- _Available data_
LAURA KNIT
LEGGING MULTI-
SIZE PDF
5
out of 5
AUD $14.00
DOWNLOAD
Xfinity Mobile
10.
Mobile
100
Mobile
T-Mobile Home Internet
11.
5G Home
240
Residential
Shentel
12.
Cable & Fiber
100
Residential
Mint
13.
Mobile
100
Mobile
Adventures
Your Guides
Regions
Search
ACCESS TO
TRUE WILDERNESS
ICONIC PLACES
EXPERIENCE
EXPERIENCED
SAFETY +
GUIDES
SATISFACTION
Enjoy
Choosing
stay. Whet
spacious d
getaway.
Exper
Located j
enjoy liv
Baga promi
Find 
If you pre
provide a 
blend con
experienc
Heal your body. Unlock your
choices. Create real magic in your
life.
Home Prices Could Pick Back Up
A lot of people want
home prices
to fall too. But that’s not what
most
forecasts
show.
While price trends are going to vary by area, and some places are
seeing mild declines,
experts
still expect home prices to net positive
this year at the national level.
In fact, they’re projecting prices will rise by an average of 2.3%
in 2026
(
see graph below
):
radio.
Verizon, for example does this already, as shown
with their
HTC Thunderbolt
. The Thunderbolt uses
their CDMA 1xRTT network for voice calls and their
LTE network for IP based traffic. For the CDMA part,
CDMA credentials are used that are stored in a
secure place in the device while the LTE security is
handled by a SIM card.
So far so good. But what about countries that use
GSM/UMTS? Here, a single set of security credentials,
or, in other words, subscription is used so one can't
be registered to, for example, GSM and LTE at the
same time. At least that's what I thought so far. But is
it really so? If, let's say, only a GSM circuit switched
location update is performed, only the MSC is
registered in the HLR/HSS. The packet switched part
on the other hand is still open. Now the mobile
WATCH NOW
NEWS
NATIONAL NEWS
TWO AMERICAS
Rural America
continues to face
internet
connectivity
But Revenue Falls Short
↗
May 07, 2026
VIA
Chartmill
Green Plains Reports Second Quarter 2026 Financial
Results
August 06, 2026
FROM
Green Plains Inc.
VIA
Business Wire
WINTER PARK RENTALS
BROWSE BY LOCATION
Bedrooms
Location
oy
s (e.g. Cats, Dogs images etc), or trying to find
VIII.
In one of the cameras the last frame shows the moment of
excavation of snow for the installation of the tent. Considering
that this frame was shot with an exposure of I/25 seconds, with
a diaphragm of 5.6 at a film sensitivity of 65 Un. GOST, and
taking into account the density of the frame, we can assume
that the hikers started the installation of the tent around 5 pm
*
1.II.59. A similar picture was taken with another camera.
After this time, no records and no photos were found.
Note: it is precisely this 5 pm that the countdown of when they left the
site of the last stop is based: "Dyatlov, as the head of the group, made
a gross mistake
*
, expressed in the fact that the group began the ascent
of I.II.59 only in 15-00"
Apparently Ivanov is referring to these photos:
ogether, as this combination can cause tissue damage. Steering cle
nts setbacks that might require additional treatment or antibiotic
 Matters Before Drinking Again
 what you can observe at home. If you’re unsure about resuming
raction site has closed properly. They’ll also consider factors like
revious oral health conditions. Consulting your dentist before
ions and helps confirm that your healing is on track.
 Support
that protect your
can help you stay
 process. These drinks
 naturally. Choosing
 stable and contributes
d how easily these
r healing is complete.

- _Work instructions_
Filter the records for lines holding the string "about". Copy each one.

- _Result of this exercise_
So far so good. But what about countries that use
 what you can observe at home. If you’re unsure about resuming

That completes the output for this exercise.